Improving airport communications will always be good for us, but I am convinced that if they put some effort into improving the level of hiring they have in their companies, I do not think it would be necessary to unveil the residents of Playa Honda.

Any worker, ask those in the hotel industry, knows that they are working below the minimum in personnel, that they are not enough to give a level of quality and service to the client, that the hiring of temporary work companies is abused and that, in some cases, they enslave the worker, because they know the level of need that exists in the street.

The evidence is that the worker is at the mercy of the employer. The unions are neither there nor are they expected. Labor abuse is the order of the day. Where there should be three, there is one. The bad thing is that the one is asked for what three are.
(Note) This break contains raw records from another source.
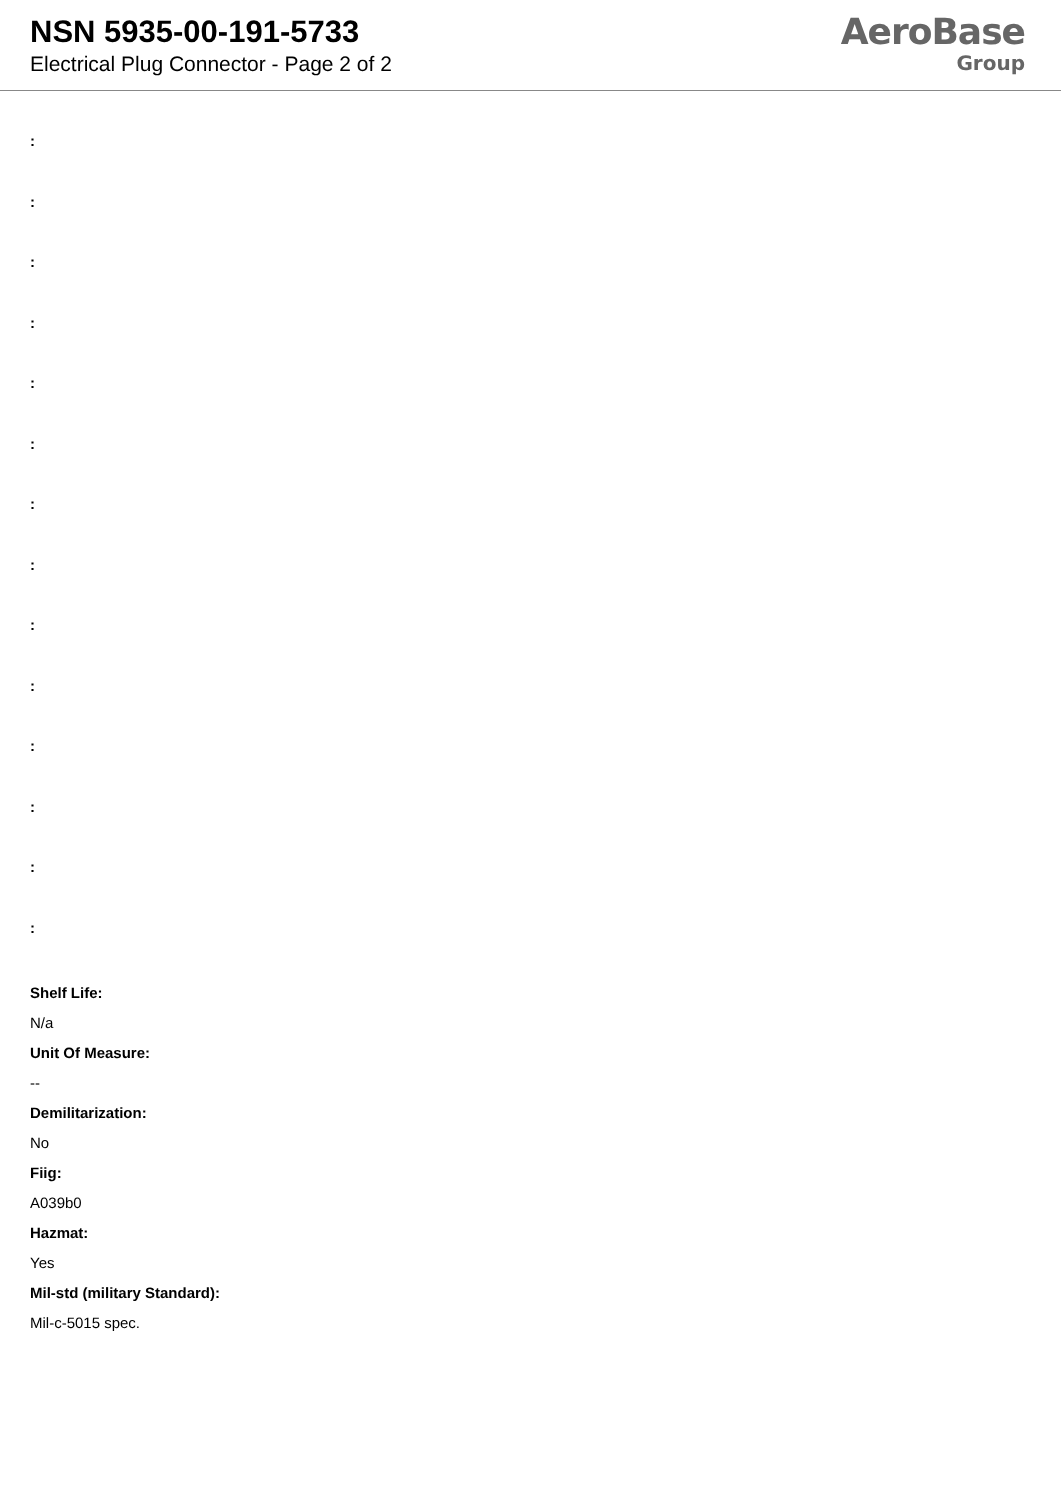NSN 5935-00-191-5733
Electrical Plug Connector - Page 2 of 2
AeroBase
Group
:
:
:
:
:
:
:
:
:
:
:
:
:
:
Shelf Life:
N/a
Unit Of Measure:
--
Demilitarization:
No
Fiig:
A039b0
Hazmat:
Yes
Mil-std (military Standard):
Mil-c-5015 spec.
The other circumstance is that, in just over 10 years, we have more than doubled the population of the island, going from having, in 1998, 65,503 inhabitants by right, to 2010 with a population of around 141,500 inhabitants. 75,997 more souls on the island in 12 years. As Celia Cruz would say: there is no work for so many people.

Construction called many proletarians, there was work for everyone. But now, what do we do? Business leaders only contribute the same recipe: more fillings, more cement.

For much airport, for much tourist, I doubt that 16,243 jobs will be created, which is the number of dramas we have in Lanzarote. Why is the same concern not shown for the port of Los Mármoles? Perhaps it will be that the cruise passengers come in the morning and leave in the afternoon, and do not sleep in their hotels?.